I was hoping someone might be able to help me in calculating dice probability with custom dice. The desired outcome would be being able to change the values on a 6 sided die (rather than 1-6), as well as the number of dice being rolled, and solve for the probability that outcome A or outcome B, ect would occur when all dice are rolled at the same time.
For example, as I have been trying to figure this out, I have been using two custom dice. Essentially one for an "attack" roll and another one defending. The dice are both d6 but with different values on each side.
Attack Die: [0,1,1,1,2,2] Defense Die: [0,0,-1,-1,-1,-2]
The negative numbers are meant to reduce the total amount of damage the attack die would otherwise deal. This could perhaps be easier calculated using [0,0,1,1,1,2] and subtracting the outcome from the attacking die. I was able to make a chart showing the number of chances a certain outcome could occur if one of each of these was used:
I divided the number of chances each possible outcome had of occurring by the total number of possible outcomes and got my probability for each. The problem I have is calculating anything beyond two dice. I am pretty savvy with Excel, so I am trying to make a spreadsheet where I change the number of dice, or can tweak the faces of each die and the outcomes would adjust accordingly.

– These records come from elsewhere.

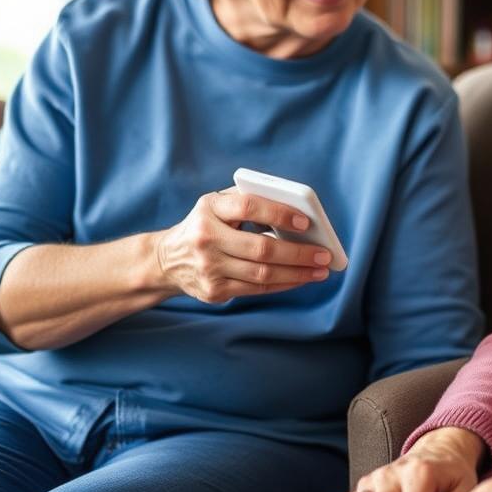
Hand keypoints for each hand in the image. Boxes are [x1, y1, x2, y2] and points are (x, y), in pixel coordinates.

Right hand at [152, 188, 331, 302]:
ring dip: (297, 273)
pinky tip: (301, 279)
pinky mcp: (214, 291)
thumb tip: (297, 211)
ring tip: (321, 270)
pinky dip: (283, 284)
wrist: (166, 260)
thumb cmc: (205, 225)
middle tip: (325, 254)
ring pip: (262, 274)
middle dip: (298, 253)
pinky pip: (256, 290)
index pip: (248, 207)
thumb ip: (249, 200)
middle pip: (261, 248)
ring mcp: (209, 268)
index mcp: (209, 208)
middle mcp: (206, 239)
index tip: (306, 222)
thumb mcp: (217, 204)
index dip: (279, 214)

Is there a simplified equation I can use that would factor in these variables and give the probability of a desired outcome?
Thank you for your time, I hope this post makes sense :)
Say you have $n$ attack dice. Then the total attack points $TA$ has possible values $0$ through $2n$. Now: to calculate the chance of the total attack points being $i$, i.e. $P(TA=i)$, note the following ways to get $i$ points:
If $i$ is even, i.e. $i=2k$, and $i \le \frac{n}{2}$, then you can either have $k$ dice with $2$, and $n-k$ dice with $0$, or $k-1$ dice with $2$, $2$ dice with $1$, and $n-k-1$ dice with $0$ or .... or $0$ dice with $2$, $i$ dice with $1$, and $n-i$ dice with $0$. So:
$$P(TA=i=2k)=\sum_{j=0}^k (\frac{1}{3})^j \cdot (\frac{1}{2})^{i-2j} \cdot (\frac{1}{6})^{n-i+j} \cdot {n \choose j} \cdot {{n-j} \choose {i-2j}}$$
You should be able to create likewise formula's for when $i > \frac{n}{2}$ (I would treat that one separately, since now you definitely need some number of dice with a $2$), and then likewise two formulas for when $i$ is odd.